Les étincelles de cette origine italienne se propagèrent à travers l'Europe, dissipant la nuit sombre dans laquelle une horde de barbares descendus des glaces du nord l'avait enveloppée.
Aucun peuple ne possédait comme les Grecs, les dons de génie et de créativité. Cependant, il ne s'agissait pas d'une créativité colossale et mélancolique qui avait un penchant pour les ruines, caves et tombes, qui aimait uniquement décrire des objets grotesques et horribles. Leur imagination était plutôt joyeuse, ne prenant plaisir qu'à dépeindre les beautés de la nature. Elle entourait tout du charme des objets les plus délicieux, même les plus hideux se voyaient attribués des couleurs effrayantes mais non horribles. C'est cette imagination qui nous a offert une représentation de l'enfer qui touche, bouleverse l'âme, lui donne une impression d'effroi sans la faire frémir d'horreur.
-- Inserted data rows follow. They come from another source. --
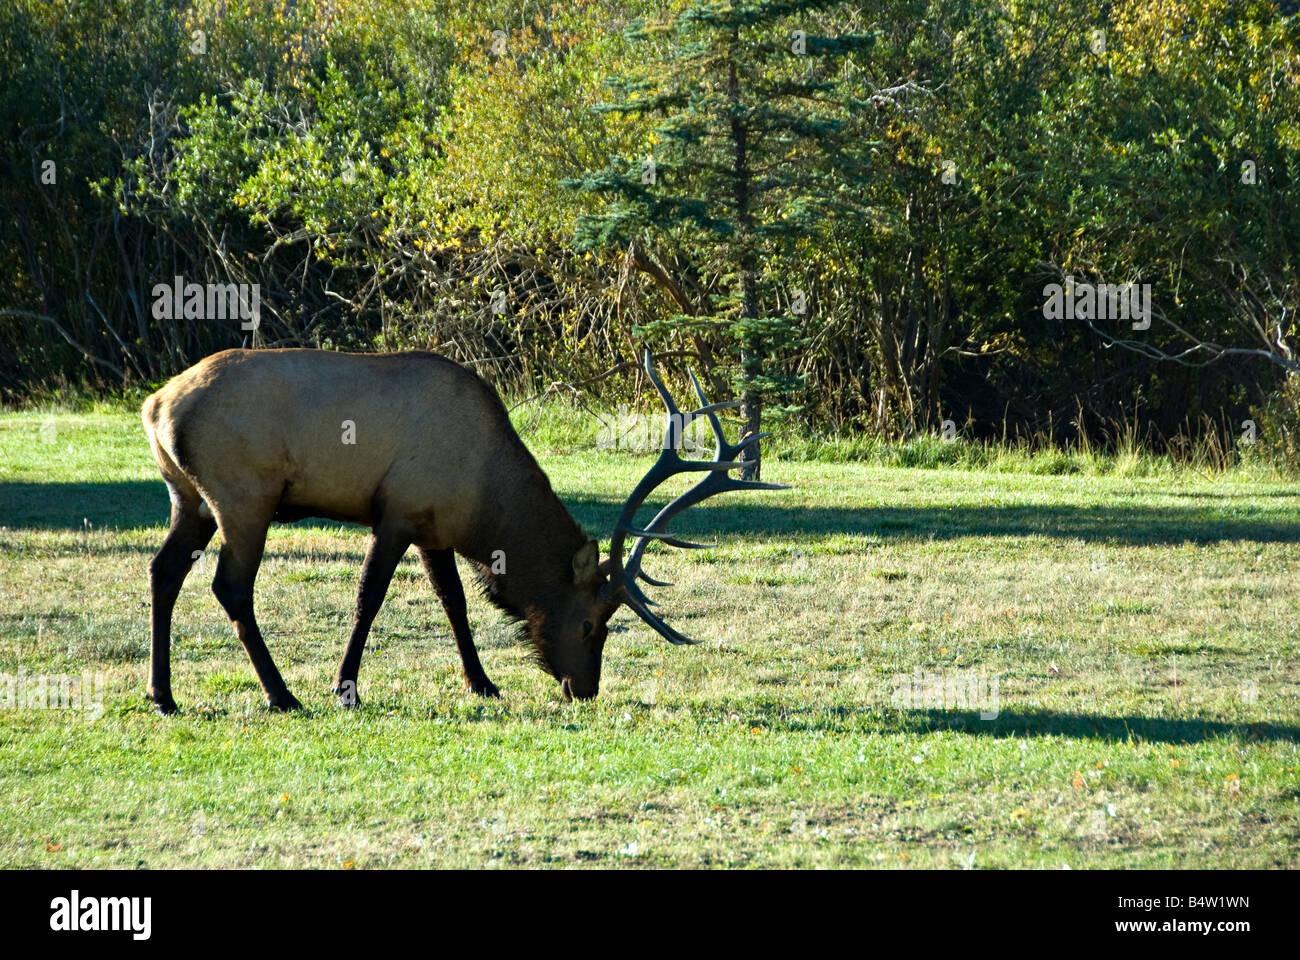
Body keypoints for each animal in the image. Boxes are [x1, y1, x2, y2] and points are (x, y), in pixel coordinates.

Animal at [142, 348, 780, 707]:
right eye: (590, 624)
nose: (585, 690)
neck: (484, 499)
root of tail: (155, 405)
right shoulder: (398, 511)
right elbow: (368, 597)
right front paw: (346, 688)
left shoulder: (434, 528)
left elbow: (455, 602)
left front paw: (484, 684)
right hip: (243, 497)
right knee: (231, 587)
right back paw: (281, 695)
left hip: (188, 499)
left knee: (162, 570)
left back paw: (163, 695)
C'était cette imagination qui, avec ses enchantements, avait peuplé les campagnes, les bois, les vallées et les rivières de divinités fantastiques, en attribuant à chacune des fonctions spécifiques.
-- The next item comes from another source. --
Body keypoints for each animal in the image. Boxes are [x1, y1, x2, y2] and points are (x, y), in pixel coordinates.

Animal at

Ici, sur le sommet d'une colline, résidait le chœur des neuf Muses, présidé par Apollon, dont les concerts mélodieux charmaient les habitants de l'Olympe. Plus loin, un fleuve émerge de son urne, versant des eaux qui parfois unies et paisibles, apportaient dans les campagnes la fertilité et l'abondance. Parfois agitées et enrageées, elles servaient de ministres à la vengeance du Dieu. Dans les vallées, des faunes et des satyres frivoles poursuivaient les nymphes qui s'esquivaient de leurs embrasses.
Dans ce bois, une source argentée coulait, où Diane, couverte de sueur et de poussière, venait se baigner avec ses nymphes au retour de la chasse. Dans cette île, le sombre et infatigable Dieu du feu, avec ses laborieux Cyclopes, forgeait les foudres de Jupiter. Au retour des zéphyrs, Flore, vêtue d'une robe brillante aux couleurs les plus vives, se promenait au milieu des prairies ornées de fleurs. Bientôt Pomone, couronnée de fruits, parcourait les campagnes et les vergers, promettant aux hommes une récolte abondante.
Sur les pentes couvertes de vignes, Bacchus, entouré de sa cour, ivre de joie et de vin, montrait aux hommes ce doux nectar qui allait les consoler de tous leurs travaux et de toutes leurs fatigues. Enfin, l'imagination des grecs avait transformé la nature toute entière en un vaste temple, qu'elle avait rempli de divinités de différentes sortes. Elle leur avait attribué nos passions, nos désirs, nos joies, nos tristesses, nos douleurs, les chargeant de veiller aux différentes tâches des hommes et de protéger les diverses classes de la société.
Les Grecs, dotés d'une imagination si riche et brillante, nous ont transmis les aventures galantes de leurs divinités et ont excellé dans tous les genres de littérature. Cependant, ils semblent ne pas connaître ou du moins ne pas avoir cultivé le genre le plus proche de leur qualité dominante ; ils ne nous ont laissé aucun roman. Car on ne peut certainement pas classer la "Cyropédie" parmi les romans. Il est peut-être important d'examiner ici les causes qui ont fait négliger un genre qui, chez les modernes, est devenu une mine inépuisable, exploitée avec une ardeur infatigable par le génie, la médiocrité et la sottise.